There is broad agreement that the civil service system — particularly the cumbersome disciplinary process that makes it difficult to force poor performers out of government — needs reform. But the Bush Administration, under the cloak of reform, has worked to gut the entire system. Using the September 11 attacks as a justification, it established new personnel systems that stripped the 180,000 employees of the newly created Homeland Security Department and the 670,000 employees of the Defense Department of union protections afforded federal workers elsewhere, allowing managers broad latitude to hire and fire and to ignore merit in staffing decisions.

In addition, the Office of Personnel Management has expanded to a much larger group its “pay for performance” system, which awards or withholds performance-based pay increases, and which was first instituted among the 6,000 members of the elite senior executive service. Pay-for-performance got poor marks from many long-serving bureaucrats polled in a recent survey by the Senior Executives Association. “I would say that there’s a lot of cynicism about the fairness of the system,” said William Bransford, SEA general counsel. “And a lot of people feel that there is political pressure.”

A combination of new legislation and a new approach by the executive branch has substantially changed the rules for merit system hiring. Before, managers had to give preference to internal candidates, and their power to fire workers was carefully circumscribed. This has been replaced with “direct hiring,” which allows much more discretion. When combined with the relaxation of rules for outsourcing and privatization, politicals can readily engage in what is euphemistically called “workforce shaping.” “It allows tremendous discretion for isolating particular individuals and neutralizing veterans’ preference and seniority and all of those things,” said Jacqueline Simon, director of public policy for the American Federation of Government Employees union. “They don’t have to give a reason.
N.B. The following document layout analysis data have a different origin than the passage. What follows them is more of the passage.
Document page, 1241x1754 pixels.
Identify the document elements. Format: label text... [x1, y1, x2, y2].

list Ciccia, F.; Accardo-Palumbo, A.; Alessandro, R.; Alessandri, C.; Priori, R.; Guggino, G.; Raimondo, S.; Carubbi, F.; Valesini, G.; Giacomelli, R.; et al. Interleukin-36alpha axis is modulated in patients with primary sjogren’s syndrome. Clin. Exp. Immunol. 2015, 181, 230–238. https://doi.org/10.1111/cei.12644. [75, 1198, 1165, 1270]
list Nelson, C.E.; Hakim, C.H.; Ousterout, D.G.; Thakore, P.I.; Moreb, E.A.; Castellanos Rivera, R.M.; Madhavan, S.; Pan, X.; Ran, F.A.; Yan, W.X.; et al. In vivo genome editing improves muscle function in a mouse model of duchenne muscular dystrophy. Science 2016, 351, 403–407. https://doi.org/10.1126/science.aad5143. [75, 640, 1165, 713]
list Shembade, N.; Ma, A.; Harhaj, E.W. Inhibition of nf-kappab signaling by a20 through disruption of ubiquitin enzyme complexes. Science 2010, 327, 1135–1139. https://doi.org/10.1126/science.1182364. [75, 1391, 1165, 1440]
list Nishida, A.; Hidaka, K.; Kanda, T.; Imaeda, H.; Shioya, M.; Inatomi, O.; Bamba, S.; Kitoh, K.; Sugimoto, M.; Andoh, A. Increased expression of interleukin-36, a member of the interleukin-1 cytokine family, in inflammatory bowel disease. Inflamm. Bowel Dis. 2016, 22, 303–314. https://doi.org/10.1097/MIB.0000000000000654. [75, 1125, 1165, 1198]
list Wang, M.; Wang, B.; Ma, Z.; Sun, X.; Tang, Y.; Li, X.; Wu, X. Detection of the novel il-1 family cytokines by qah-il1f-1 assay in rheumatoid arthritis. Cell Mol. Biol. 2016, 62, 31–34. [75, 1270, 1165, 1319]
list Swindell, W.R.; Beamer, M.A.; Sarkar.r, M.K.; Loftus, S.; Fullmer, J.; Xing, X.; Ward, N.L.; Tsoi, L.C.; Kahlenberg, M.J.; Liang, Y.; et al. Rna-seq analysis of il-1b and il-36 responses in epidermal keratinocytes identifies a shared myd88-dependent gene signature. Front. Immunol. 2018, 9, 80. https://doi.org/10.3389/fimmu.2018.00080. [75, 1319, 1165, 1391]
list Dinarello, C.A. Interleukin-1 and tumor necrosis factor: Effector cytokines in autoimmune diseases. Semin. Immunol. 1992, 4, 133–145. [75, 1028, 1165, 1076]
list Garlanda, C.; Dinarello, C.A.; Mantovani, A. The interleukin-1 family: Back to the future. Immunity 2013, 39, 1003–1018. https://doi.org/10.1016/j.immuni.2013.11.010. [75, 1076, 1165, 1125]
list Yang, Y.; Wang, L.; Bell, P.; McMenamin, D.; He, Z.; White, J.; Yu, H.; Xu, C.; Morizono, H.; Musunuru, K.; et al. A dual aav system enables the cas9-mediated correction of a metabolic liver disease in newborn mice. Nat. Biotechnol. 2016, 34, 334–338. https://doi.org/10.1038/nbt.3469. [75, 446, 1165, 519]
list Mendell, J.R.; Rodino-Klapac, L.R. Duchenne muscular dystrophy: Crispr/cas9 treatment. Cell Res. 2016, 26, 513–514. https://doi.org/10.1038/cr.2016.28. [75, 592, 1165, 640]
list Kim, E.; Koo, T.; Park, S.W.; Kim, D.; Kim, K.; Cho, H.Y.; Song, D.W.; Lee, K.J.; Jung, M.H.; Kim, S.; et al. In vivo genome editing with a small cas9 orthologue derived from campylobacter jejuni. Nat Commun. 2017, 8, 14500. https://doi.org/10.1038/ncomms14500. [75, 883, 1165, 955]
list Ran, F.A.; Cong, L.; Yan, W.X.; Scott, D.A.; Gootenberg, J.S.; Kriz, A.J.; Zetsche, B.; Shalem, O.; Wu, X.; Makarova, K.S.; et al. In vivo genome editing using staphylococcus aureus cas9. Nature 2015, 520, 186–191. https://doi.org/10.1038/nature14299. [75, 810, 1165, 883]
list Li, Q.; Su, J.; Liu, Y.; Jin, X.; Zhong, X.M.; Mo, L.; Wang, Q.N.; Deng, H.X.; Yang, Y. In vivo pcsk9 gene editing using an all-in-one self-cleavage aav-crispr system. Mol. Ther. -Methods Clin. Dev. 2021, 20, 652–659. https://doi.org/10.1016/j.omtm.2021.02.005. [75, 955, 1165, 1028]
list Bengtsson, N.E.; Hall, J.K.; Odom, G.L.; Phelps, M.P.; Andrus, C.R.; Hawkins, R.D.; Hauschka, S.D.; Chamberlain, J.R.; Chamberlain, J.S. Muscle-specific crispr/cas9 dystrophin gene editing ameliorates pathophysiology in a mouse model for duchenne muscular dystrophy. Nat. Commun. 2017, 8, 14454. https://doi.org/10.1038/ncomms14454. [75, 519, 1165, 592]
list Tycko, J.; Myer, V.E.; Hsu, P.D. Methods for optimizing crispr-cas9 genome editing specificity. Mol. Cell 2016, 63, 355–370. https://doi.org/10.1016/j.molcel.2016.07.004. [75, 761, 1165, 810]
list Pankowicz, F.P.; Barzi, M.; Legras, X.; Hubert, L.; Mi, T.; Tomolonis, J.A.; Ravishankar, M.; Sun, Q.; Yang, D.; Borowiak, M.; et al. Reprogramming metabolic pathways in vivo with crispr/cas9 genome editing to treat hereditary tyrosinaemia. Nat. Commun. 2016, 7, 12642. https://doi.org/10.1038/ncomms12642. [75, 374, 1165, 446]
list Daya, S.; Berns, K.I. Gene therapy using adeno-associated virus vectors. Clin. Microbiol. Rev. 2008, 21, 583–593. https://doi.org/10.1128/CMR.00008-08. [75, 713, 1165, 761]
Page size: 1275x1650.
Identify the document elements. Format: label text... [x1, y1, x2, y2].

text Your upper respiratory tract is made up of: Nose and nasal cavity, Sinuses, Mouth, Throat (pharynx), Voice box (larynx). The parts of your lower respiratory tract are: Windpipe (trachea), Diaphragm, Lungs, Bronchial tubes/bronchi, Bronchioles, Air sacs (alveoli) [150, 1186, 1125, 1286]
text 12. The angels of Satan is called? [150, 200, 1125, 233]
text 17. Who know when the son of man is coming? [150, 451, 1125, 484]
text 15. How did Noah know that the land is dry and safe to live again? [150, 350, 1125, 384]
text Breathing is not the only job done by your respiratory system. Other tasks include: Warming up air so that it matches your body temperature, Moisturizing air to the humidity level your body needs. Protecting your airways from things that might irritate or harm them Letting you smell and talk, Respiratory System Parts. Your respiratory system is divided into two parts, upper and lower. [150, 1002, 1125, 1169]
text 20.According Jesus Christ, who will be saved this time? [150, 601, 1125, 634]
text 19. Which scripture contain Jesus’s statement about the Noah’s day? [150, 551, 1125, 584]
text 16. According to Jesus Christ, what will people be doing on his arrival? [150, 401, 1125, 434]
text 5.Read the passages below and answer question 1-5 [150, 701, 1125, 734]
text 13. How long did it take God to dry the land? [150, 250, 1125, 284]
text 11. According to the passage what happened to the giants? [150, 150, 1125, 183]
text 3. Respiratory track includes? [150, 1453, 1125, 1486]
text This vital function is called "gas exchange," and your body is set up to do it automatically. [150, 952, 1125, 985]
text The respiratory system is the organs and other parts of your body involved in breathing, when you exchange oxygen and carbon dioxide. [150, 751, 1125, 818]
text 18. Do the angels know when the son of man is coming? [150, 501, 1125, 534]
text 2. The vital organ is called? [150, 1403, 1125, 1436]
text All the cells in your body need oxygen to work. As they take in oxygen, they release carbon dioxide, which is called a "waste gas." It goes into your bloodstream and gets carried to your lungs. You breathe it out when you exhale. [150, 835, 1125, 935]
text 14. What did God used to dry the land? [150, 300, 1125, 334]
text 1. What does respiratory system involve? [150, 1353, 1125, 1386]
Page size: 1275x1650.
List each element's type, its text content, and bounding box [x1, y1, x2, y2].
It’s much closer to employment at will.”

Back to the Spoils System?

The relentless GOP attack on the bureaucracy amounts to an assault on the very idea of professional government. It would alter a cornerstone belief of American governance, dating to the Pendleton Act of 1883, that it is essential to insulate public servants from partisan influence. The modern civil service was created in reaction to the endemic abuses of the spoils system that ran nineteenth-century American politics. “Political sympathy and partisan activity were…required as a condition of appointment. Fitness for office was given far less consideration and thus, the quality of public service was seriously affected,” says the Office of Personnel Management’s website, words that could apply to the Bush-era executive branch.

Richard Nixon once said that allowing his Cabinet to select a sub-Cabinet was his “first mistake.” Later, the Reaganites “went to school on Nixon and centralized the appointments process,” said public policy expert Paul Light. “Then Bush went to school on Reagan, arguing that every appointment should be centralized and carefully vetted for ideology.” This innovation may be one of the Bush Administration’s most significant legacies.

A study by Light found that compared with the eight Presidents who preceded him, George W. Bush has “one of the smallest domestic agendas in recent history,” ranking last in major domestic legislative proposals. It may well be that his most enduring domestic legacy will be a backward-looking reinvention of government.